A new multinational crew is heading to the international space station. They lifted off from Baikonur, Kazakhstan Saturday for a two-day journey aboard a Russian Soyuz rocket, the substitute transportation for the U.S. shuttle fleet that was grounded after February's shuttle accident.

American Michael Foale and Russian Alexander Kaleri are to arrive at the space station Monday 3:17 a.m. EDT for a six-and-a-half month stay.

They will replace astronaut Ed Lu and cosmonaut Yuri Malenchenko as the caretaker crew. Their main responsibility will be to continue maintaining the outpost in standby status until U.S. shuttles return to flight in about one year to resume its construction.

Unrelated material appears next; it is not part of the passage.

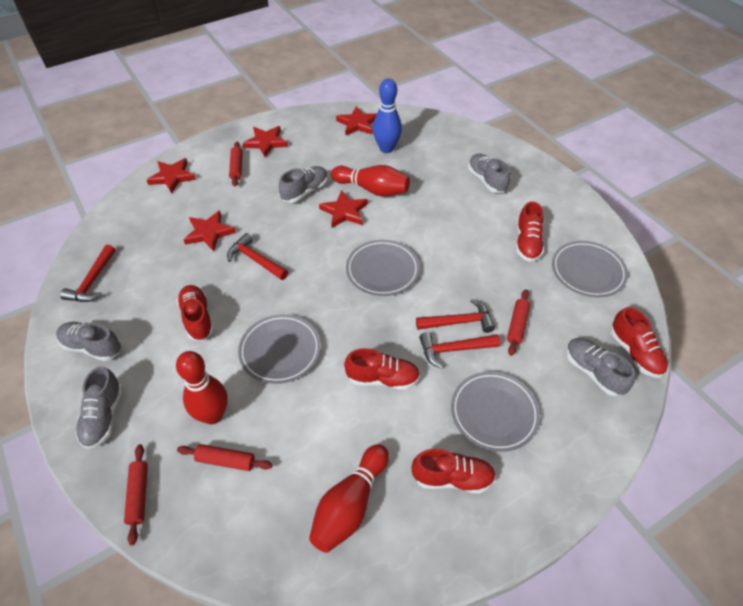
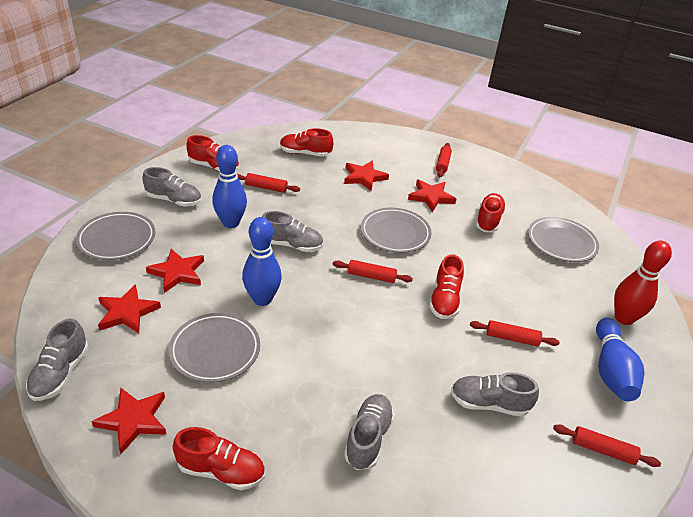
blue bowling pin: 1 -> 3
red bowling pin: 3 -> 1
red hammer: 4 -> 0
red rolling pin: 4 -> 5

Accompanying the new crew on the ride up is Spaniard Pedro Duque. He will conduct European Space Agency experiments until he returns on a Soyuz with the old team in 10 days.

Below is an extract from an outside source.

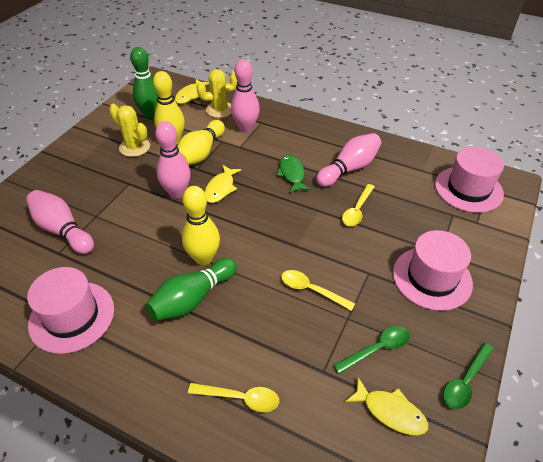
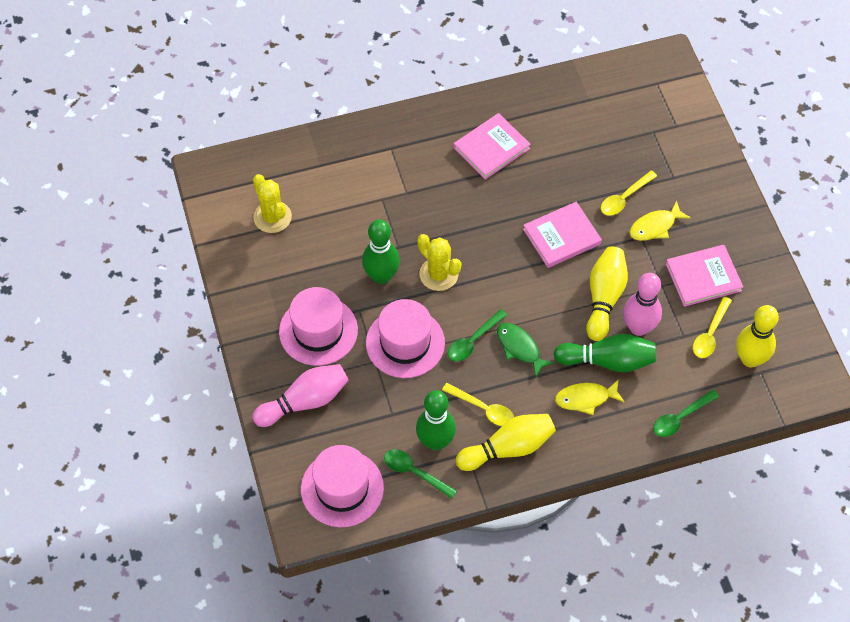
green bowling pin: 2 -> 3
green spoon: 2 -> 3
pink book: 0 -> 3
pink bowling pin: 4 -> 2
yellow fish: 3 -> 2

With shuttles out of operation, the U.S. space agency NASA is sending only two permanent crewmembers to the station for the time being. This is because Russian supply rockets cannot carry enough cargo to support the usual three-person crew. In addition, lack of promised state funding has delayed the next Russian resupply mission several months.

The NASA official supervising the current expedition, Merri Sanchez, says the reduced crew size has forced a sharp cutback in time for research experiments because station upkeep has a higher priority.

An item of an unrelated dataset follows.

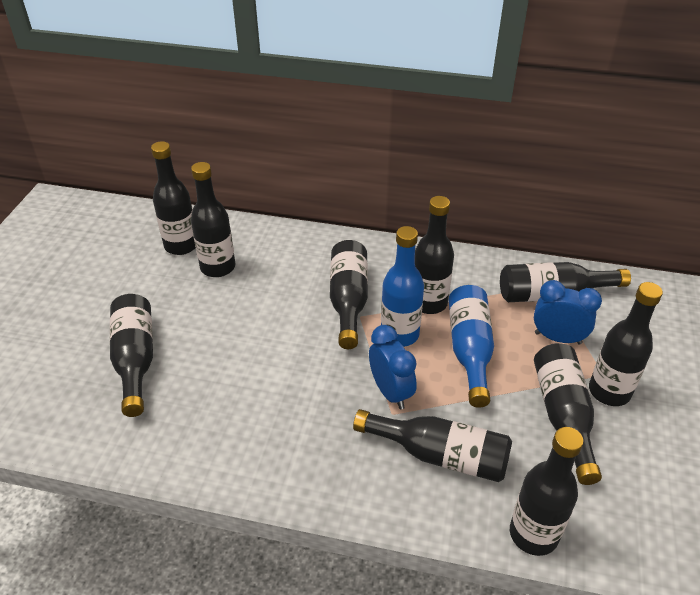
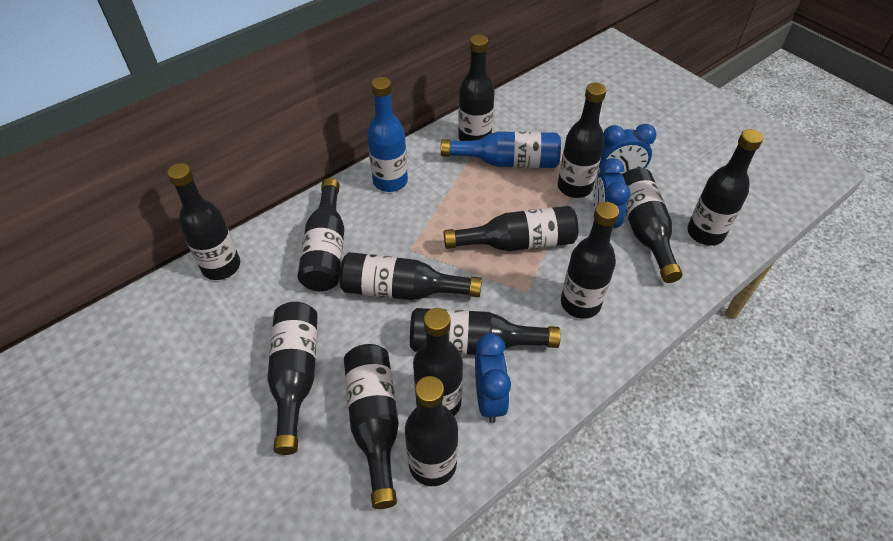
black bottle: 10 -> 14
blue clock: 2 -> 3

"We've realized that the third set of hands and brains sure would have come in handy at times. It is a little more difficult to get everything done that would like to get done with only two people, but we have accomplished all of the things that we have had to get done. We have been able to maintain the station and do productive research," she explained.

A major objective for the new crew will be a spacewalk early next year to prepare the station for the arrival a new European supply vehicle, scheduled to make its first visit next September. The lack of a third astronaut poses a challenge in this regard, too. The man in charge of the new team, Pete Hasbrook, says ground controllers must make sure the station can operate safely without a third person inside running things and coordinating the spacewalk.

"So we need to go back and review our procedures and configurations, and make sure that there is nothing there that would surprise us as we go configure our systems to have nobody home for most of the day," he said.

Astronaut Foale and cosmonaut Kaleri are both veterans of the Russian Mir space station, now defunct. They make up the eighth crew for the international station since occupation began three years ago.